How to Price Advertising Space
When setting your rates for display advertising, you’ll need to consider more than just your expenses and desired profit levels. Depending on your other sources of revenue and what leeway your sales force will need in making deals, you’ll need to give yourself a cushion. Start with basic number crunching, then discuss a variety of other factors with your financial and sales departments to give yourself a comfortable range for pricing your advertising space.
Determine your revenue needs, including your costs to cover manufacturing, overhead and profit. Manufacturing costs include expenses for creating a publication, such as printing, editorial, design and mailing. Overhead costs include rent, utilities, insurance, marketing and staff. Divide your total expenses by the number of issues you have to get a total cost per issue. Determine the average number of pages you will have per issue to calculate a cost-per-page to publish the magazine.

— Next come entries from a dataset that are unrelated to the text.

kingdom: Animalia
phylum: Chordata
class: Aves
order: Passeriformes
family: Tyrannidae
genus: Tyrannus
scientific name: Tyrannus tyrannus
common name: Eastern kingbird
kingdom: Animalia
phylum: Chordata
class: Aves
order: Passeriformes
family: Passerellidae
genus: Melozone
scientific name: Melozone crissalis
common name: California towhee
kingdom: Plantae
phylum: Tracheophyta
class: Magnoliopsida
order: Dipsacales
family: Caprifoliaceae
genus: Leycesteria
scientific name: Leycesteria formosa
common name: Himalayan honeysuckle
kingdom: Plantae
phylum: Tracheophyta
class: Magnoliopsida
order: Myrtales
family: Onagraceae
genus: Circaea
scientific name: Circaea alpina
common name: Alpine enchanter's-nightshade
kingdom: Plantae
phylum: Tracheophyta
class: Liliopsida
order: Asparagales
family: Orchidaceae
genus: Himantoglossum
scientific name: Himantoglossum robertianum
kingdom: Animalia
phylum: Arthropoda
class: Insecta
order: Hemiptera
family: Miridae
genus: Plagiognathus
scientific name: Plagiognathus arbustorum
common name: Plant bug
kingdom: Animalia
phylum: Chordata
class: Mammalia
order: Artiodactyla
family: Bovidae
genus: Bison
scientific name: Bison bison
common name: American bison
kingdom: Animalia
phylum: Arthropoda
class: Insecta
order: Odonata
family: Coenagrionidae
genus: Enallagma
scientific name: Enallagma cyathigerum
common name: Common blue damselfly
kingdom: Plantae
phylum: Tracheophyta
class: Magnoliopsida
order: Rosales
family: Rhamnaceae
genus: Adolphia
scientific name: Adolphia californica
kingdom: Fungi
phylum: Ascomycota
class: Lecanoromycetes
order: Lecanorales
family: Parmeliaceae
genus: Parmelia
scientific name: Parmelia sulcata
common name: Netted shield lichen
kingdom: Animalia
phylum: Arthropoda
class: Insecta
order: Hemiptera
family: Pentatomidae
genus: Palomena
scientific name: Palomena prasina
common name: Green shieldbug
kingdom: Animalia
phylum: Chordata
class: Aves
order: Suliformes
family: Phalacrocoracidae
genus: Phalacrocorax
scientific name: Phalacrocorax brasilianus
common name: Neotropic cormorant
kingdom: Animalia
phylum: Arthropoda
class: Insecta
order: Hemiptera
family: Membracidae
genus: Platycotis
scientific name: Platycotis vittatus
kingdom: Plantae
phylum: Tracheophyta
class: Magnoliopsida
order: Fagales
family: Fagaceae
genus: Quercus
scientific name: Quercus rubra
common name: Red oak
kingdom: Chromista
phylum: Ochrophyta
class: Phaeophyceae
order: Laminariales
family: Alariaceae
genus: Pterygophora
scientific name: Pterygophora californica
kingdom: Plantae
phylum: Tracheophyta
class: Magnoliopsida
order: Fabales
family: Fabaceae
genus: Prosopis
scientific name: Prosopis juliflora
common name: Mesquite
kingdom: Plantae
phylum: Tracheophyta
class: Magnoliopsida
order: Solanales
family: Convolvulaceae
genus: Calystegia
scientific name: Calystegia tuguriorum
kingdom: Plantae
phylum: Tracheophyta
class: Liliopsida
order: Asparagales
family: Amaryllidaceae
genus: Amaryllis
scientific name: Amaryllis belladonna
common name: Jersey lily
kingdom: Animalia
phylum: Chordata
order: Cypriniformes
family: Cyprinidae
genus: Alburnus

Calculate the amount of space you have available for ads in your publication. Include the number of full-page and smaller ads you believe you will have available, adding the fractional pages to determine your total number of pages available. Many publications use a 50:50 or 60:40 ad-to-editorial ratio.
Divide your cost per issue and desired profit per issue by the number of pages you have available for advertising to get your minimum page rate. For example, if you have $50,000 worth of expenses each issue and want to make a profit of $20,000 per issue, divide $70,000 by the total number of ad pages you have available.
Compare your cost per advertising page, which should include your desired profit, to your competitors. Do this using a cost-per-thousand, or CPM, calculation. Divide the cost of one page of advertising in your competitor’s publication by its circulation to determine the cost to reach 1,000 readers. If a full-page ad in a competitor's 25,000-circulation magazine costs $2,000, divide $2,000 by 25 to get a CPM of $80. Compare that to your cost per ad page to determine if you can use that number to compete, if you can raise it or if you need to lower the price.
Talk to your sales staff about their need to be able to discount your advertised rates to determine if you need to set your rates higher than your desired ad page price. For example, if you need to make $1,500 per page of advertising to cover your costs and make a profit, and the sales department wants the ability to discount 25 percent of your ad inventory by 15 percent, raise your $1,500 page rate accordingly to absorb these discounts.
Add a cushion to your desired page price to address unexpected expense increases, bad debt and other occurrences that might cause you to lose sales. Consider the effect of other sources of revenue, such as links and banner ads on your website, to determine if you can lower your rates to be more competitive.
Talk to potential advertisers to gauge their interest in your magazine’s content, target audience, circulation numbers and prices to determine if you will get their business and be competitive.